The Myth of Hitting Rock Bottom

The Myth of Hitting Rock BottomThe notion of hitting “rock bottom” is widespread in the public perception of drug addiction. If you’re struggling with addiction and you’ve hit a particularly low point, you may feel a tinge of jealousy when you notice other people getting clean without having to go through anything similar. If you did have to hit a new low before you made attempts to get clean, the fact that other people don’t might even make you wonder if there’s something wrong with you, or if your situation is just more severe. Thankfully, the notion that hitting “rock bottom” is necessary to overcome addiction is a myth, and potentially a dangerous one at that. 

Rock Bottom

The theory behind the rock bottom idea is that an addict needs to suffer a personal tragedy of some type to muster the will to overcome addiction. It’s assumed that if somebody hasn’t quit using drugs, he needs to have more bad things happen to him in order to help him get clean. Addicts have to hit an ultimate low: perhaps it could be losing a job, destroying a relationship or almost dying from an overdose. It’s a type of “scared-straight” theory built on the implicit assumption that drug users have to—or should—suffer as a result of their problem.

The Myth and the Reality

If theory is true, every addict would be incapable of getting clean without hitting rock bottom, and every person who hits rock bottom would never use again. This is a gross oversimplification. Many users do hit rock bottom and then continue to use, and interventions can help individuals realize there is a problem before something tragic happens to them. In fact, when you think about it a little more deeply, it’s clear that perpetuating this myth could be outright dangerous. For example, if somebody has a near-overdose but doesn’t die and doesn’t decide to try and get clean, the “rock bottom” theory suggests that something more serious would have to happen before he or she can get clean.

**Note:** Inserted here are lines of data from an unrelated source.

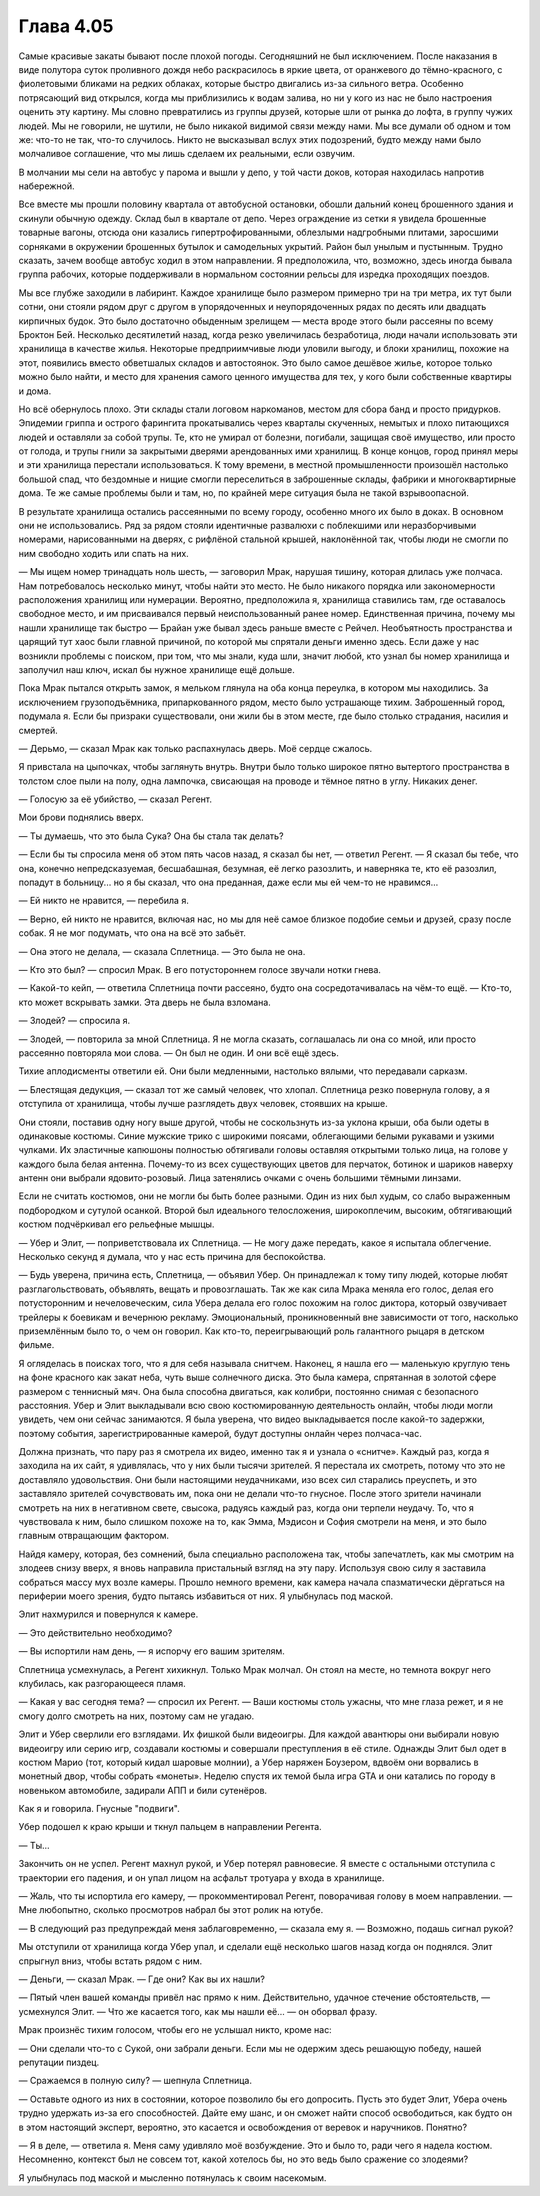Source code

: ﻿Глава 4.05
########################################################################################################################################################################################################################################################################################################################################################################################################################################
Самые красивые закаты бывают после плохой погоды. Сегодняшний не был исключением. После наказания в виде полутора суток проливного дождя небо раскрасилось в яркие цвета, от оранжевого до тёмно-красного, с фиолетовыми бликами на редких облаках, которые быстро двигались из-за сильного ветра. Особенно потрясающий вид открылся, когда мы приблизились к водам залива, но ни у кого из нас не было настроения оценить эту картину.
Мы словно превратились из группы друзей, которые шли от рынка до лофта, в группу чужих людей. Мы не говорили, не шутили, не было никакой видимой связи между нами. Мы все думали об одном и том же: что-то не так, что-то случилось. Никто не высказывал вслух этих подозрений, будто между нами было молчаливое соглашение, что мы лишь сделаем их реальными, если озвучим.

В молчании мы сели на автобус у парома и вышли у депо, у той части доков, которая находилась напротив набережной.

Все вместе мы прошли половину квартала от автобусной остановки, обошли дальний конец брошенного здания и скинули обычную одежду. Склад был в квартале от депо. Через ограждение из сетки я увидела брошенные товарные вагоны, отсюда они казались гипертрофированными, облезлыми надгробными плитами, заросшими сорняками в окружении брошенных бутылок и самодельных укрытий. Район был унылым и пустынным. Трудно сказать, зачем вообще автобус ходил в этом направлении. Я предположила, что, возможно, здесь иногда бывала группа рабочих, которые поддерживали в нормальном состоянии рельсы для изредка проходящих поездов.

Мы все глубже заходили в лабиринт. Каждое хранилище было размером примерно три на три метра, их тут были сотни, они стояли рядом друг с другом в упорядоченных и неупорядоченных рядах по десять или двадцать кирпичных будок. Это было достаточно обыденным зрелищем — места вроде этого были рассеяны по всему Броктон Бей. Несколько десятилетий назад, когда резко увеличилась безработица, люди начали использовать эти хранилища в качестве жилья. Некоторые предприимчивые люди уловили выгоду, и блоки хранилищ, похожие на этот, появились вместо обветшалых складов и автостоянок. Это было самое дешёвое жилье, которое только можно было найти, и место для хранения самого ценного имущества для тех, у кого были собственные квартиры и дома.

Но всё обернулось плохо. Эти склады стали логовом наркоманов, местом для сбора банд и просто придурков. Эпидемии гриппа и острого фарингита прокатывались через кварталы скученных, немытых и плохо питающихся людей и оставляли за собой трупы. Те, кто не умирал от болезни, погибали, защищая своё имущество, или просто от голода, и трупы гнили за закрытыми дверями арендованных ими хранилищ. В конце концов, город принял меры и эти хранилища перестали использоваться. К тому времени, в местной промышленности произошёл настолько большой спад, что бездомные и нищие смогли переселиться в заброшенные склады, фабрики и многоквартирные дома. Те же самые проблемы были и там, но, по крайней мере ситуация была не такой взрывоопасной.

В результате хранилища остались рассеянными по всему городу, особенно много их было в доках. В основном они не использовались. Ряд за рядом стояли идентичные развалюхи с поблекшими или неразборчивыми номерами, нарисованными на дверях, с рифлёной стальной крышей, наклонённой так, чтобы люди не смогли по ним свободно ходить или спать на них.

— Мы ищем номер тринадцать ноль шесть, — заговорил Мрак, нарушая тишину, которая длилась уже полчаса. Нам потребовалось несколько минут, чтобы найти это место. Не было никакого порядка или закономерности расположения хранилищ или нумерации. Вероятно, предположила я, хранилища ставились там, где оставалось свободное место, и им присваивался первый неиспользованный ранее номер. Единственная причина, почему мы нашли хранилище так быстро — Брайан уже бывал здесь раньше вместе с Рейчел. Необъятность пространства и царящий тут хаос были главной причиной, по которой мы спрятали деньги именно здесь. Если даже у нас возникли проблемы с поиском, при том, что мы знали, куда шли, значит любой, кто узнал бы номер хранилища и заполучил наш ключ, искал бы нужное хранилище ещё дольше.

Пока Мрак пытался открыть замок, я мельком глянула на оба конца переулка, в котором мы находились. За исключением грузоподъёмника, припаркованного рядом, место было устрашающе тихим. Заброшенный город, подумала я. Если бы призраки существовали, они жили бы в этом месте, где было столько страдания, насилия и смертей.

— Дерьмо, — сказал Мрак как только распахнулась дверь. Моё сердце сжалось.

Я привстала на цыпочках, чтобы заглянуть внутрь. Внутри было только широкое пятно вытертого пространства в толстом слое пыли на полу, одна лампочка, свисающая на проводе и тёмное пятно в углу. Никаких денег.

— Голосую за её убийство, — сказал Регент.

Мои брови поднялись вверх.

— Ты думаешь, что это была Сука? Она бы стала так делать?

— Если бы ты спросила меня об этом пять часов назад, я сказал бы нет, — ответил Регент. — Я сказал бы тебе, что она, конечно непредсказуемая, бесшабашная, безумная, её легко разозлить, и наверняка те, кто её разозлил, попадут в больницу... но я бы сказал, что она преданная, даже если мы ей чем-то не нравимся...

— Ей никто не нравится, — перебила я.

— Верно, ей никто не нравится, включая нас, но мы для неё самое близкое подобие семьи и друзей, сразу после собак. Я не мог подумать, что она на всё это забьёт.

— Она этого не делала, — сказала Сплетница. — Это была не она.

— Кто это был? — спросил Мрак. В его потустороннем голосе звучали нотки гнева.

— Какой-то кейп, — ответила Сплетница почти рассеяно, будто она сосредотачивалась на чём-то ещё. — Кто-то, кто может вскрывать замки. Эта дверь не была взломана.

— Злодей? — спросила я.

— Злодей, — повторила за мной Сплетница. Я не могла сказать, соглашалась ли она со мной, или просто рассеянно повторяла мои слова. — Он был не один. И они всё ещё здесь.

Тихие аплодисменты ответили ей. Они были медленными, настолько вялыми, что передавали сарказм.

— Блестящая дедукция, — сказал тот же самый человек, что хлопал. Сплетница резко повернула голову, а я отступила от хранилища, чтобы лучше разглядеть двух человек, стоявших на крыше.

Они стояли, поставив одну ногу выше другой, чтобы не соскользнуть из-за уклона крыши, оба были одеты в одинаковые костюмы. Синие мужские трико с широкими поясами, облегающими белыми рукавами и узкими чулками. Их эластичные капюшоны полностью обтягивали головы оставляя открытыми только лица, на голове у каждого была белая антенна. Почему-то из всех существующих цветов для перчаток, ботинок и шариков наверху антенн они выбрали ядовито-розовый. Лица затенялись очками с очень большими тёмными линзами.

Если не считать костюмов, они не могли бы быть более разными. Один из них был худым, со слабо выраженным подбородком и сутулой осанкой. Второй был идеального телосложения, широкоплечим, высоким, обтягивающий костюм подчёркивал его рельефные мышцы.

— Убер и Элит, — поприветствовала их Сплетница. — Не могу даже передать, какое я испытала облегчение. Несколько секунд я думала, что у нас есть причина для беспокойства.

— Будь уверена, причина есть, Сплетница, — объявил Убер. Он принадлежал к тому типу людей, которые любят разглагольствовать, объявлять, вещать и провозглашать. Так же как сила Мрака меняла его голос, делая его потусторонним и нечеловеческим, сила Убера делала его голос похожим на голос диктора, который озвучивает трейлеры к боевикам и вечернюю рекламу. Эмоциональный, проникновенный вне зависимости от того, насколько приземлённым было то, о чем он говорил. Как кто-то, переигрывающий роль галантного рыцаря в детском фильме.

Я огляделась в поисках того, что я для себя называла снитчем. Наконец, я нашла его — маленькую круглую тень на фоне красного как закат неба, чуть выше солнечного диска. Это была камера, спрятанная в золотой сфере размером с теннисный мяч. Она была способна двигаться, как колибри, постоянно снимая с безопасного расстояния. Убер и Элит выкладывали всю свою костюмированную деятельность онлайн, чтобы люди могли увидеть, чем они сейчас занимаются. Я была уверена, что видео выкладывается после какой-то задержки, поэтому события, зарегистрированные камерой, будут доступны онлайн через полчаса-час.

Должна признать, что пару раз я смотрела их видео, именно так я и узнала о «снитче». Каждый раз, когда я заходила на их сайт, я удивлялась, что у них были тысячи зрителей. Я перестала их смотреть, потому что это не доставляло удовольствия. Они были настоящими неудачниками, изо всех сил старались преуспеть, и это заставляло зрителей сочувствовать им, пока они не делали что-то гнусное. После этого зрители начинали смотреть на них в негативном свете, свысока, радуясь каждый раз, когда они терпели неудачу. То, что я чувствовала к ним, было слишком похоже на то, как Эмма, Мэдисон и София смотрели на меня, и это было главным отвращающим фактором.

Найдя камеру, которая, без сомнений, была специально расположена так, чтобы запечатлеть, как мы смотрим на злодеев снизу вверх, я вновь направила пристальный взгляд на эту пару. Используя свою силу я заставила собраться массу мух возле камеры. Прошло немного времени, как камера начала спазматически дёргаться на периферии моего зрения, будто пытаясь избавиться от них. Я улыбнулась под маской.

Элит нахмурился и повернулся к камере.

— Это действительно необходимо?

— Вы испортили нам день, — я испорчу его вашим зрителям.

Сплетница усмехнулась, а Регент хихикнул. Только Мрак молчал. Он стоял на месте, но темнота вокруг него клубилась, как разгорающееся пламя.

— Какая у вас сегодня тема? — спросил их Регент. — Ваши костюмы столь ужасны, что мне глаза режет, и я не смогу долго смотреть на них, поэтому сам не угадаю.

Элит и Убер сверлили его взглядами. Их фишкой были видеоигры. Для каждой авантюры они выбирали новую видеоигру или серию игр, создавали костюмы и совершали преступления в её стиле. Однажды Элит был одет в костюм Марио (тот, который кидал шаровые молнии), а Убер наряжен Боузером, вдвоём они ворвались в монетный двор, чтобы собрать «монеты». Неделю спустя их темой была игра GTA и они катались по городу в новеньком автомобиле, задирали АПП и били сутенёров.

Как я и говорила. Гнусные "подвиги".

Убер подошел к краю крыши и ткнул пальцем в направлении Регента.

— Ты...

Закончить он не успел. Регент махнул рукой, и Убер потерял равновесие. Я вместе с остальными отступила с траектории его падения, и он упал лицом на асфальт тротуара у входа в хранилище.

— Жаль, что ты испортила его камеру, — прокомментировал Регент, поворачивая голову в моем направлении. — Мне любопытно, сколько просмотров набрал бы этот ролик на ютубе.

— В следующий раз предупреждай меня заблаговременно, — сказала ему я. — Возможно, подашь сигнал рукой?

Мы отступили от хранилища когда Убер упал, и сделали ещё несколько шагов назад когда он поднялся. Элит спрыгнул вниз, чтобы встать рядом с ним.

— Деньги, — сказал Мрак. — Где они? Как вы их нашли?

— Пятый член вашей команды привёл нас прямо к ним. Действительно, удачное стечение обстоятельств, — усмехнулся Элит. — Что же касается того, как мы нашли её... — он оборвал фразу.

Мрак произнёс тихим голосом, чтобы его не услышал никто, кроме нас:

— Они сделали что-то с Сукой, они забрали деньги. Если мы не одержим здесь решающую победу, нашей репутации пиздец.

— Сражаемся в полную силу? — шепнула Сплетница.

— Оставьте одного из них в состоянии, которое позволило бы его допросить. Пусть это будет Элит, Убера очень трудно удержать из-за его способностей. Дайте ему шанс, и он сможет найти способ освободиться, как будто он в этом настоящий эксперт, вероятно, это касается и освобождения от веревок и наручников. Понятно?

— Я в деле, — ответила я. Меня саму удивляло моё возбуждение. Это и было то, ради чего я надела костюм. Несомненно, контекст был не совсем тот, какой хотелось бы, но это ведь было сражение со злодеями?

Я улыбнулась под маской и мысленно потянулась к своим насекомым.
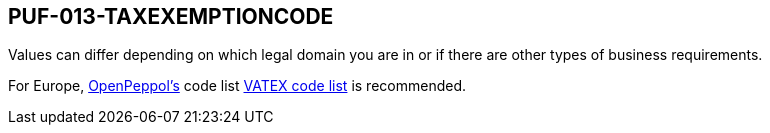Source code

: == PUF-013-TAXEXEMPTIONCODE

Values can differ depending on which legal domain you are in or if there are other types of business requirements.

For Europe, https://peppol.org[OpenPeppol's^] code list https://docs.peppol.eu/poacc/billing/3.0/codelist/vatex/[VATEX code list^] is recommended.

There is some truth to the myth too, though. Hitting a personal “rock bottom” can be something of a wake-up call to the user. After losing a job, he or she may take a long hard look in the mirror and realize something has to change. This is likely the root of this myth, but it’s essential to remember that it doesn’t represent reality in many situations.

The Real Issue: Denial

The “rock bottom” theory should be re-stated as an issue regarding denial. The only “benefit” to suffering a personal tragedy as a result of drug use is that it may make it impossible to pretend that your continued drug use isn’t harmless. You’re forced to admit to yourself that it’s a problem. If you had to hit rock bottom, it’s likely to be because you were previously in denial, not because the suffering itself was beneficial to your situation.

It goes without saying that not everybody will hit rock bottom. Some will realize that there is a deeper issue before the problem causes serious, irreparable damage. If you had to hit a low point, this doesn’t mean that your case is more severe than cases where somebody got clean without that experience; it just means your denial persisted for a little longer. The first step of the 12 steps is admitting you have a problem, and like all of the other steps, it takes some people longer to reach it than others. This doesn’t have any reflection on you other than the fact that we are all individuals and we are all different from one another.

A Dangerous Idea

The “rock bottom” myth is nothing other than a misleading idea about denial. In fact, acting like the painful or otherwise damaging experience is valuable is inherently dangerous. If you’ve already hit a low point, it isn’t a cure, and if you haven’t hit one, it doesn’t mean your problem will come back. It’s natural to feel a little jealous of those who’ve had an easier time than you, but what really matters is how well you traverse the road to recovery, not what got you on it in the first place.